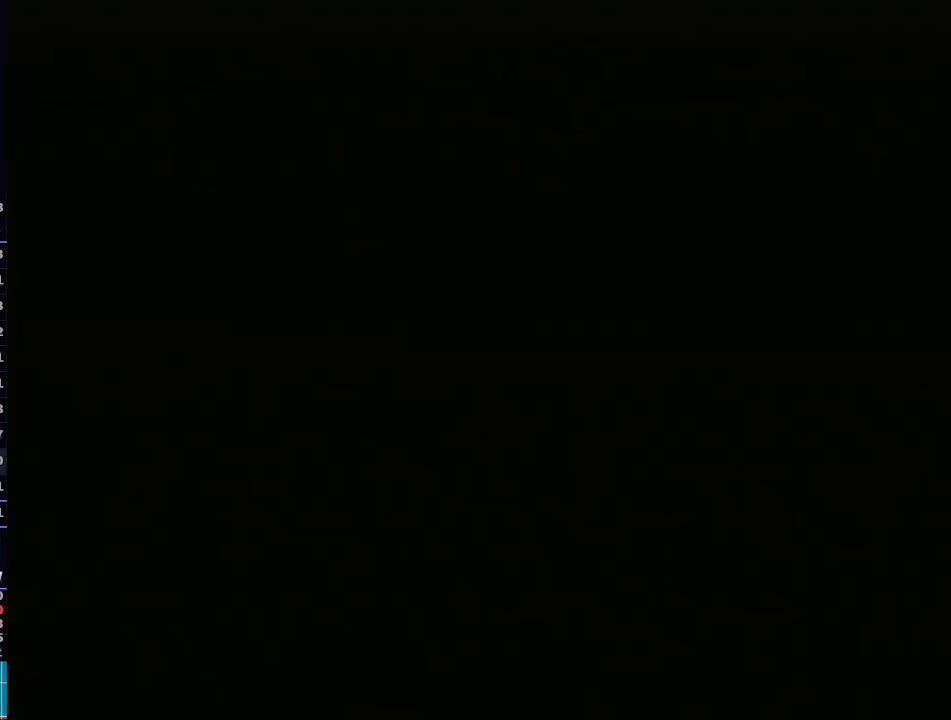
{"buttons": [], "left_stick": "center", "right_stick": "center", "events": []}
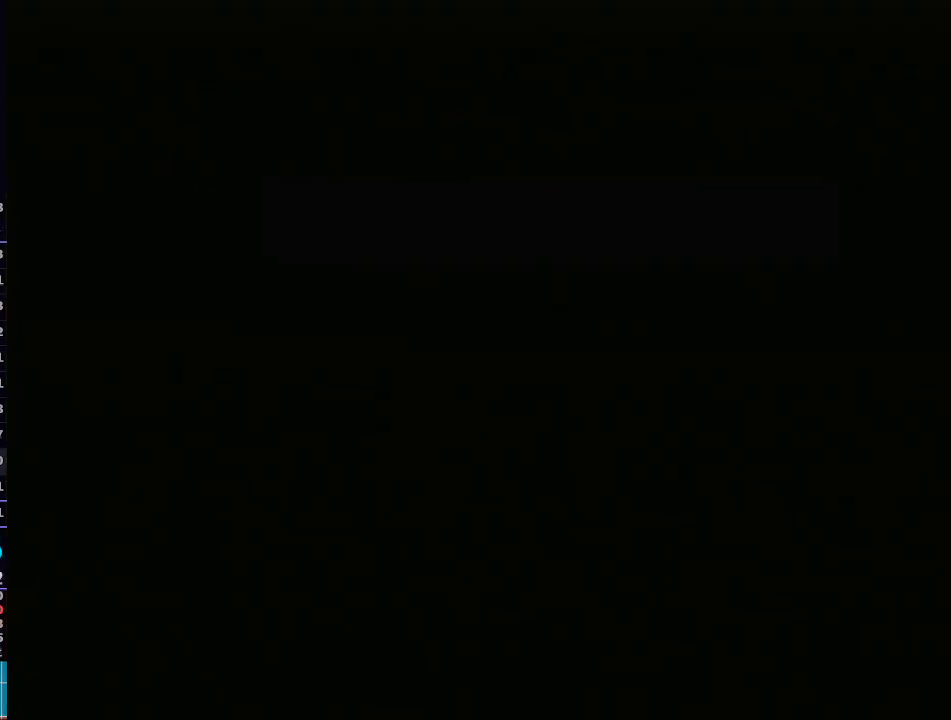
{"buttons": [], "left_stick": "center", "right_stick": "center", "events": []}
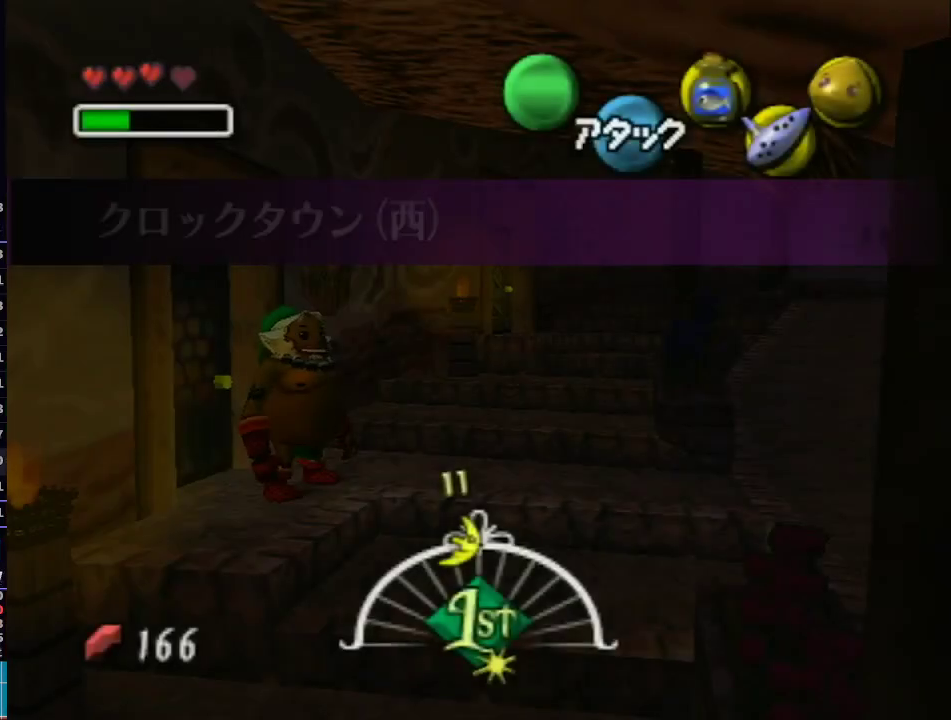
{"buttons": [], "left_stick": "down", "right_stick": "center", "events": [[17, "left_stick", "down"]]}
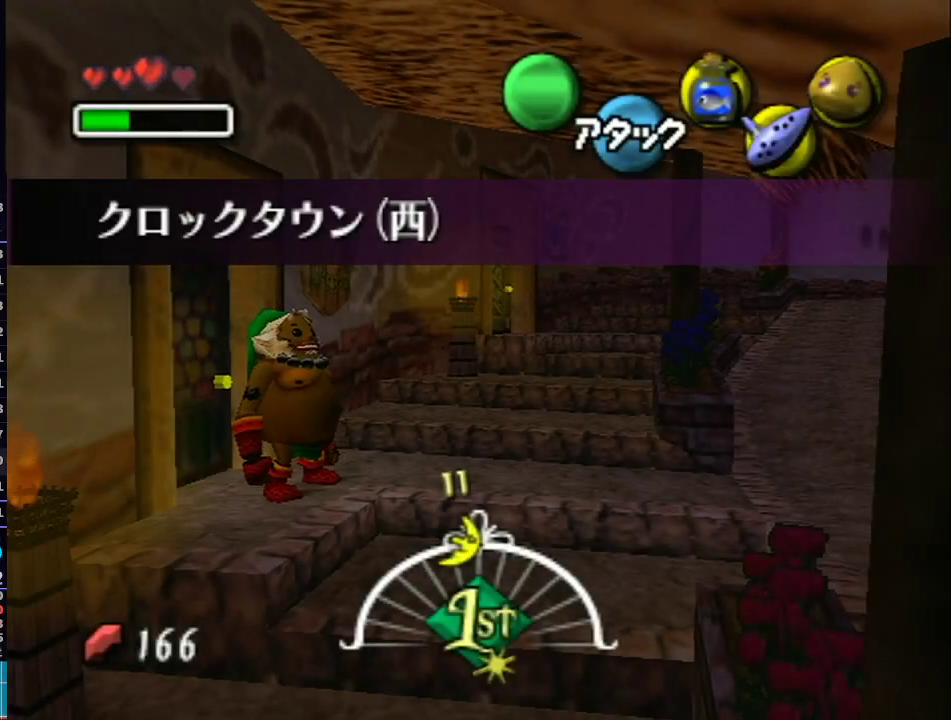
{"buttons": ["A", "L1"], "left_stick": "down", "right_stick": "center", "events": [[233, "A", "down"], [233, "L1", "down"]]}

• _Work task_:
Go through the lines above and count those with "down"; report only the number.

• _Response area_:
2